Brown Design Workshop responds to COVID crisis with custom-made solutions

In the University’s makerspace, 3D printers and other rapid prototyping equipment are being used to make personal protective equipment and other components that address the specific needs of local health providers.

PROVIDENCE, R.I. [Brown University] — Normally, the Brown Design Workshop, the University’s makerspace, is buzzing this time of year with students finishing up final projects. That’s not happening this year with the facility closed as part of the University’s response to COVID-19. But that doesn’t mean the place has gone silent. 

For the past few weeks, Chris Bull, the workshop’s director, and students working remotely have been using the facility’s 3D printers and other equipment to make much-needed personal protective equipment for local health care organizations. The Brown Design Workshop is part of a network of 3D printers around campus, including in Brown’s Multimedia Labs, that’s helping to respond to the COVID crisis.

Bull says that a facility like the workshop is a unique position to contribute in this current situation. It isn’t set up for mass production, but what it can do is produce small runs of items that are tailored to specific circumstances. So Bull has been working with people at local hospitals to find out exactly what they need and how students and faculty can help. 

“It’s interesting the way these solutions develop,” Bull said. “The problems we’re hearing about are specific to Rhode Island or in some cases to a specific hospital. It’s like, tell us what you have on hand and we’ll see if we can make something that helps you to get the most out of it.”

Courtesy of the School of Engineering

For example, one local hospital had a surplus of outdated masks. The filtering parts of the masks were fine, but the elastic and other structural parts were worn out. So Bull and a few students used 3D printers to make molds in which silicon mask parts could be cast. The silicon serves as a sort of scaffolding to which filter material from old masks can be attached, turning a previously useless mask into a useful one. 

For this project and others like it, Bull has lined up assistance from students who can work in the shop remotely. Eric Dubois, a senior biomedical engineering concentrator, has been running 3D printers over the internet from his home in New Hampshire.

Source material:
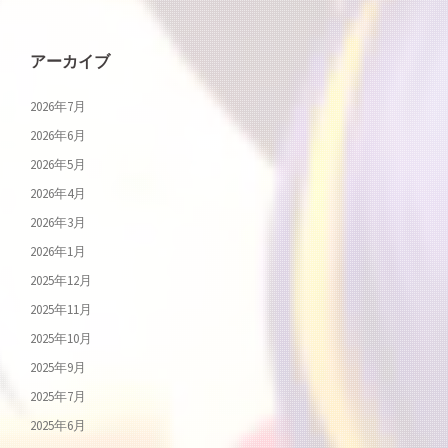
アーカイブ
2026年7月
2026年6月
2026年5月
2026年4月
2026年3月
2026年1月
2025年12月
2025年11月
2025年10月
2025年9月
2025年7月
2025年6月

Problem 1: Could you quote the Brown Design Workshop article word for word, starting with "In the University’s" and going on through "local health providers."?
Problem 2: In the Brown Design Workshop article, which parts of the hospital's outdated masks were worn out?
Problem 3: Would you carry on the Brown Design Workshop article from its last sentence?
The items come from a separate source and have nothing to do with the Brown Design Workshop article.

Exercise response 1:
In the University’s makerspace, 3D printers and other rapid prototyping equipment are being used to make personal protective equipment and other components that address the specific needs of local health providers.

Exercise response 2: The elastic and other structural parts were worn out.

Exercise response 3:
“I’ll be there working on other things and suddenly the machine will start up, and it’s Eric,” Bull said. “He’s been printing the molds and other parts. My job is to be the guy who goes in and clears the printer bed so he can start another job.”

In the coming days, Bull will start work on a new project, which grew out of a collaborative working group that includes Rhode Island Hospital, Brown’s Warren Alpert Medical School and the School of Engineering. The hospital asked if Bull might be able to make a special type of face shield worn by practitioners performing intubations. The shields fit inside a soft helmet, and a blower creates positive pressure in the helmet so nothing can get inside. The hospital had plenty of helmets, but were concerned that they might not have enough shields. 

“We made some prototypes, tested them and they worked,” Bull said. “So they asked us if we could make 100 a day. We gulped and said we’d give it a shot but we didn’t have the materials. They then got in touch with Toray Plastics in North Kingstown, who found a roll of what we were looking for. That looks like where we’ll be spending most of our effort in the next couple of weeks.”

Bull says he’s hopeful that the partnerships with the community that have emerged during the crisis will be lasting ones.

“The collaboration has created connections and new possibilities for working together that will outlive this event.”